International borders are the best defense against any illicit trade, including that in cultural property, a fact well recognized both by law enforcement and leaders in the art world. Restricting the import of undocumented cultural objects—which lack a so-called “provenance,” or paper trail—fights the illicit trade while allowing the legitimate trade to continue and even thrive. Indeed, such restrictions protect good faith purchasers, be they individual collectors, market actors, or museums. As with all global problems, all nations have a role to play. However, since the United States makes up the majority of the international art market, it has a particular opportunity to make a difference. The Antiquities Coalition is proud to work with the U.S. government and international community to keep stolen art and artifacts out of our markets—protecting both American consumers and our world heritage.
We are barring antiquities traffickers from the multi-billion U.S. art market through legislation, international agreements, and executive orders—protecting both American consumers and our world heritage.
Under the 1983 U.S. Convention on Cultural Property Implementation Act (CCPIA), the United States may enter into separate international agreements with other States Parties to the 1970 UNESCO Convention on the Means of Prohibiting and Preventing the Illicit Import, Export and Transfer of Ownership of Cultural Property (1970 UNESCO Convention). These memoranda of understanding can be bilateral (between two governments) or multilateral (between more than two governments). Either way, they close American borders to illegally exported archaeological and ethnological artifacts from the requesting country or countries, while protecting the legitimate art market and increasing responsible cultural exchange.

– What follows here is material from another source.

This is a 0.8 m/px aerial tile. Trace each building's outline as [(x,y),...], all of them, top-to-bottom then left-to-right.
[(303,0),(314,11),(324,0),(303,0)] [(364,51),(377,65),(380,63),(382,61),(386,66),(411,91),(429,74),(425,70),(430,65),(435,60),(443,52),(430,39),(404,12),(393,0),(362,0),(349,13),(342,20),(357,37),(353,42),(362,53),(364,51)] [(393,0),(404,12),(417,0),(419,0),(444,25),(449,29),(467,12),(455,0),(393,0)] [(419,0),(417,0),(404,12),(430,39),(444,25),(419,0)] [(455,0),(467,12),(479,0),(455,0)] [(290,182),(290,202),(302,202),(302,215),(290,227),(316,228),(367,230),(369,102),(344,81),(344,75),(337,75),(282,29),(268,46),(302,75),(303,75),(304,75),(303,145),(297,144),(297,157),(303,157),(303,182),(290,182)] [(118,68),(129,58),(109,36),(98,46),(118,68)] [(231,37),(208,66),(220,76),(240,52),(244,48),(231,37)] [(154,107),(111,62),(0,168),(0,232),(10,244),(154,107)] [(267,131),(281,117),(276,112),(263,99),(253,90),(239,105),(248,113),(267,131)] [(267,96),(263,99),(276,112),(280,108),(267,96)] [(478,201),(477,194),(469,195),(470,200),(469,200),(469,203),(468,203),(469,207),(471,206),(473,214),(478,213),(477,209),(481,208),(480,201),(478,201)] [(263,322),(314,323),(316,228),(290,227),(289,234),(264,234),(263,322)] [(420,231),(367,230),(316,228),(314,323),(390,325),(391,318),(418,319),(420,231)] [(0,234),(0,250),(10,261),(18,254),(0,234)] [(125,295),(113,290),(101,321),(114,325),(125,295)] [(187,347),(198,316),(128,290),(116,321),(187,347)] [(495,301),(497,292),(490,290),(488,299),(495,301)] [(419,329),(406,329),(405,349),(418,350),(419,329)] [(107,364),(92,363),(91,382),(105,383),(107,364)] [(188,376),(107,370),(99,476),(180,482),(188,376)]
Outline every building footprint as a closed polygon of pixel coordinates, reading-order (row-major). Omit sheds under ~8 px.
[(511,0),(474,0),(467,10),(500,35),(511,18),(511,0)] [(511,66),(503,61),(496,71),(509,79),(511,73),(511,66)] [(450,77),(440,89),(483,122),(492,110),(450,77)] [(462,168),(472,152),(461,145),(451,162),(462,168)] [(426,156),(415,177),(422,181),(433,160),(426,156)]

Through high level advocacy and outreach, we have successfully helped to close U.S. markets to illicit antiquities from countries around the world.
Congress can — and has —passed legislation to restrict the import of undocumented cultural property from countries and even regions facing rampant looting and trafficking.
On Capitol Hill, we were a key advocate for the Protect and Preserve International Cultural Property Act (H.R. 1493/S. 1887), which in May 2016 closed U.S. borders to illicit artifacts from war-torn Syria.
We developed these resources to help provide an overview of U.S. import restrictions, track progress, and explain what tools can be used and how to close U.S. markets to illicit antiquities.
This map provides an overview of current U.S. import restrictions. The U.S. has taken great strides to close its borders to art and antiquities from conflict zones or other areas of crisis, protecting the world’s cultural heritage from looting and trafficking—and American consumers from unintentionally buying stolen property.
The U.S. response to the illicit trade has continued to strengthen in recent years and even months, as more evidence has become available on the threat cultural racketeering poses to our national security and economic integrity. This interactive timeline provides a detailed history of U.S. import restrictions, demonstrating how we got to where we are today.
To close U.S. borders to illicit antiquities, we make use of a number of U.S. legal and policy tools.
Cultural property agreements (CPAs) between the United States and foreign governments are important tools to combat cultural racketeering. Under U.S. and international law, the United States can join CPAs to prevent looted and stolen antiquities and artifacts from entering the American art market, fighting the illicit trade while allowing the legal trade to continue and even thrive.